— Entries supplied —
↓
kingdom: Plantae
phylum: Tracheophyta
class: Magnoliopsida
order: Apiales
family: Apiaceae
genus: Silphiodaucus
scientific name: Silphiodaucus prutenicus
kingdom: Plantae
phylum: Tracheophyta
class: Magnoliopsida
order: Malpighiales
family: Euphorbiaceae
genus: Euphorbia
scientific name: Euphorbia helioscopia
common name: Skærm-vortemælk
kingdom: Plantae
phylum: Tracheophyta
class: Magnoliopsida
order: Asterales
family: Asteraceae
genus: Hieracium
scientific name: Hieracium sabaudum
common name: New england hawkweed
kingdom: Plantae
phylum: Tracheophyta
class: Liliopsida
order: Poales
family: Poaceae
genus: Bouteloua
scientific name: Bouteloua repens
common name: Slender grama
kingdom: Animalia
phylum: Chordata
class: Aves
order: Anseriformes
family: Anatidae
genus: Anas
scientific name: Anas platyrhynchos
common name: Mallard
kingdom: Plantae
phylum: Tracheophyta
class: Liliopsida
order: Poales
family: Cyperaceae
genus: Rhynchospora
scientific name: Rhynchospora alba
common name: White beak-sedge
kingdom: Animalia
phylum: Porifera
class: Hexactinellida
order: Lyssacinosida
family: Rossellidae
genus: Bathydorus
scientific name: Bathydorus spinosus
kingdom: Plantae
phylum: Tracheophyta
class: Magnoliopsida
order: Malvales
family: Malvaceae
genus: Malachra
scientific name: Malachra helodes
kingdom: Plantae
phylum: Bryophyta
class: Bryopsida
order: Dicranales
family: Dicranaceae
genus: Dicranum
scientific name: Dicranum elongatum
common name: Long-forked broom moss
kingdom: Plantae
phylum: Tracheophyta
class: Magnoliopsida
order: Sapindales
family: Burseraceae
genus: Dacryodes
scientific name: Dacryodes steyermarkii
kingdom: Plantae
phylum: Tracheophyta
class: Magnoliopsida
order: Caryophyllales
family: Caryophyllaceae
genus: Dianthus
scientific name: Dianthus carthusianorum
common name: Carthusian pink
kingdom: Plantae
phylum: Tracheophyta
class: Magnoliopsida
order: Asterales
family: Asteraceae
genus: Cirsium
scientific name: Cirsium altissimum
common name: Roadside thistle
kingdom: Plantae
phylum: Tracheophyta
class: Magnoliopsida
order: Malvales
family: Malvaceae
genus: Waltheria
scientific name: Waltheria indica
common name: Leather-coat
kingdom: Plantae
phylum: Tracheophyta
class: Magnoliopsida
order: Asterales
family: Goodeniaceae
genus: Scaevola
↑
— The problem —
Copy out the data above word for word, starting at the line containing "family: Caryophyllaceae" and continuing through the last line of the data, with both ends included.

— Result of this exercise —
family: Caryophyllaceae
genus: Dianthus
scientific name: Dianthus carthusianorum
common name: Carthusian pink
kingdom: Plantae
phylum: Tracheophyta
class: Magnoliopsida
order: Asterales
family: Asteraceae
genus: Cirsium
scientific name: Cirsium altissimum
common name: Roadside thistle
kingdom: Plantae
phylum: Tracheophyta
class: Magnoliopsida
order: Malvales
family: Malvaceae
genus: Waltheria
scientific name: Waltheria indica
common name: Leather-coat
kingdom: Plantae
phylum: Tracheophyta
class: Magnoliopsida
order: Asterales
family: Goodeniaceae
genus: Scaevola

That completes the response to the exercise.